First, we must learn the term “remediation.” J.D. Applen explores remediation in his book Writing for the Web: Composing, Coding, and Constructing Web Sites. To quote Applen, “Remediation describes the shift to a newer form of media that takes some of the characteristics of a previous form, but then refashions it.” (Applen 13). The transition from telegraph to email is considered remediation. When telegraphs came into the picture, they were an instant way to send messages, no matter the distance. When emails came into the picture, they were an instant way to send messages, no matter the distance. Emails are simply a refashioned version of a telegraph. They both perform the same task, one is just more advanced and modern.
Print on Paper → Print on Screens
When print transcended onto our digital screens, this was considered remediation. However, unlike telegraphs and emails, both traditional and digitized print coexist. Telegraphs are practically obsolete in today’s world. Yet, with the creation of digitized print, traditional print is still essential.
Both forms of print bring unique advantages and disadvantage to the table. For example, digitized print is easily accessible. This is important when conducting research. We have access to a plethora of information at the click of a button. Not to mention, new technology allows us to archive historical documents, literature, etc. That being said, Applen notes that, “When one relies on retrieving information from a screen as opposed to going to a library, our sense of ‘historical perspective’ is flattened (Birkerts 129).” (Applen 20). The way libraries are set up allows visitors to experience many eras of history first hand. The countless stacks of books and documents represent just how vast human history is. I would say that traditional print brings a sort of humanness to print.

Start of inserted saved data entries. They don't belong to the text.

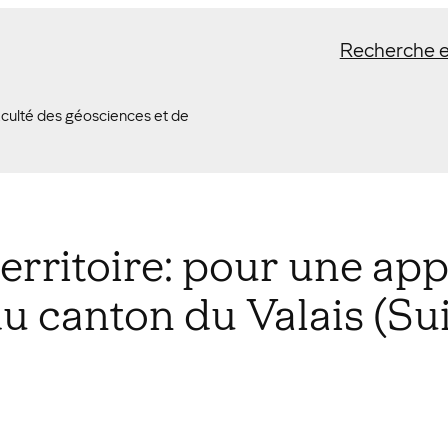
Recherche e
Faculté des géosciences et de
territoire: pour une ap
 canton du Valais (Sui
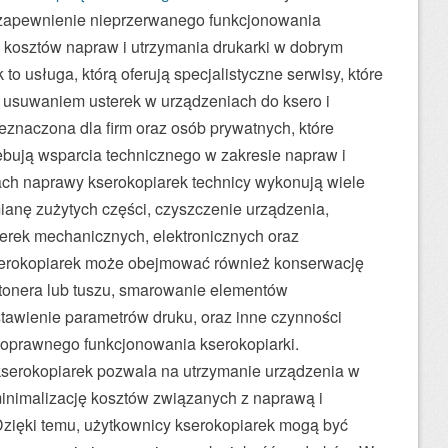
 zapewnienie nieprzerwanego funkcjonowania
ę kosztów napraw i utrzymania drukarki w dobrym
to usługa, którą oferują specjalistyczne serwisy, które
 usuwaniem usterek w urządzeniach do ksero i
zeznaczona dla firm oraz osób prywatnych, które
ebują wsparcia technicznego w zakresie napraw i
ch naprawy kserokopiarek technicy wykonują wiele
ianę zużytych części, czyszczenie urządzenia,
erek mechanicznych, elektronicznych oraz
erokopiarek może obejmować również konserwację
 tonera lub tuszu, smarowanie elementów
stawienie parametrów druku, oraz inne czynności
oprawnego funkcjonowania kserokopiarki.
kserokopiarek pozwala na utrzymanie urządzenia w
minimalizację kosztów związanych z naprawą i
zięki temu, użytkownicy kserokopiarek mogą być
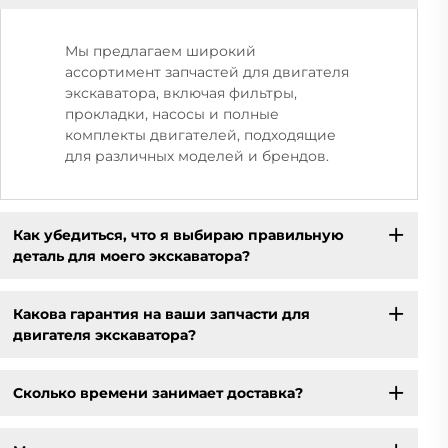
Мы предлагаем широкий
ассортимент запчастей для двигателя
экскаватора, включая фильтры,
прокладки, насосы и полные
комплекты двигателей, подходящие
для различных моделей и брендов.
Как убедиться, что я выбираю правильную
деталь для моего экскаватора?
Какова гарантия на ваши запчасти для
двигателя экскаватора?
Сколько времени занимает доставка?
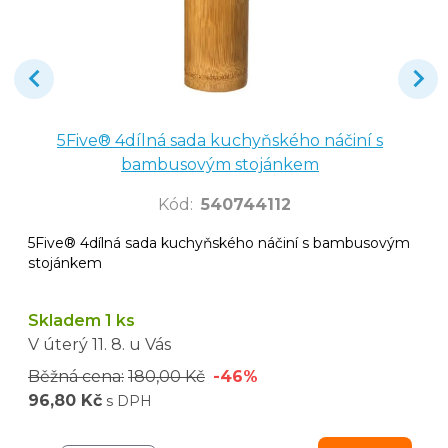
5Five® 4dílná sada kuchyňského náčiní s
bambusovým stojánkem
Kód
:
540744112
5Five® 4dílná sada kuchyňského náčiní s bambusovým
stojánkem
Skladem 1 ks
V úterý
11. 8.
u Vás
Běžná cena:
180,00 Kč
-46%
96,80 Kč
s DPH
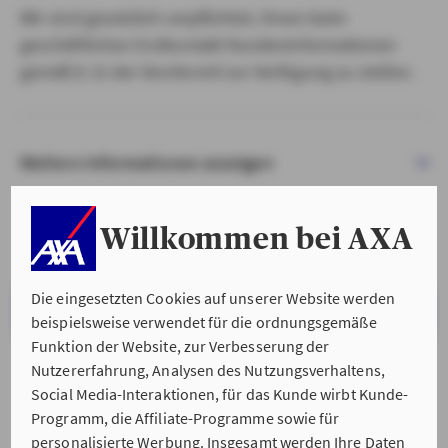
Wir sind gesetzlich verpflichtet, Ihnen beim
geschäftlichen Erstkontakt Kundeninformationen
gemäß § 15 der VersVermV zur Verfügung zu stellen.
Weitere Informationen anzeigen
Willkommen bei AXA
Die eingesetzten Cookies auf unserer Website werden
VERSTANDEN & WEITER
beispielsweise verwendet für die ordnungsgemäße
Funktion der Website, zur Verbesserung der
Nutzererfahrung, Analysen des Nutzungsverhaltens,
Social Media-Interaktionen, für das Kunde wirbt Kunde-
Programm, die Affiliate-Programme sowie für
personalisierte Werbung. Insgesamt werden Ihre Daten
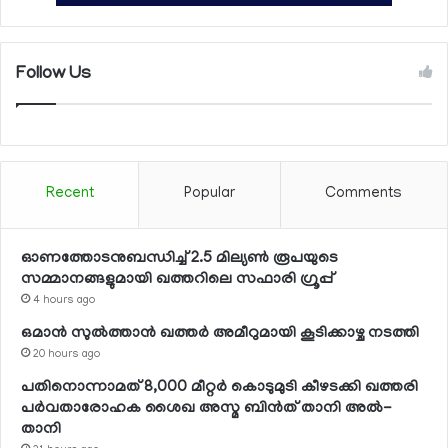
Follow Us
Recent
Popular
Comments
ഓണത്തോടനുബന്ധിച്ച് 2.5 മില്യണ്‍ രൂപയുടെ
സമ്മാനങ്ങളുമായി ഖത്തറിലെ സഫാരി ഗ്രൂപ്പ്
4 hours ago
ഒമാന്‍ സുല്‍ത്താന്‍ ഖത്തര്‍ അമീറുമായി കൂടിക്കാഴ്ച നടത്തി
20 hours ago
പതിനൊന്നാമത് 8,000 മീറ്റര്‍ കൊടുമുടി കീഴടക്കി ഖത്തരി
പര്‍വതാരോഹക ശൈഖ അസ്മ ബിന്‍ത് താനി അല്‍-
താനി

There are countless other examples of the pros and cons of both traditional and digitized print. Nevertheless, the examples listed above prove that traditional print is not going anywhere, any time soon. Going into this article, I was worried that I would be faced with the possibility of traditional print making it’s way out the door. However, I found comfort in learning that traditional print is not going out of fashion. I hope you found comfort in this finding as well.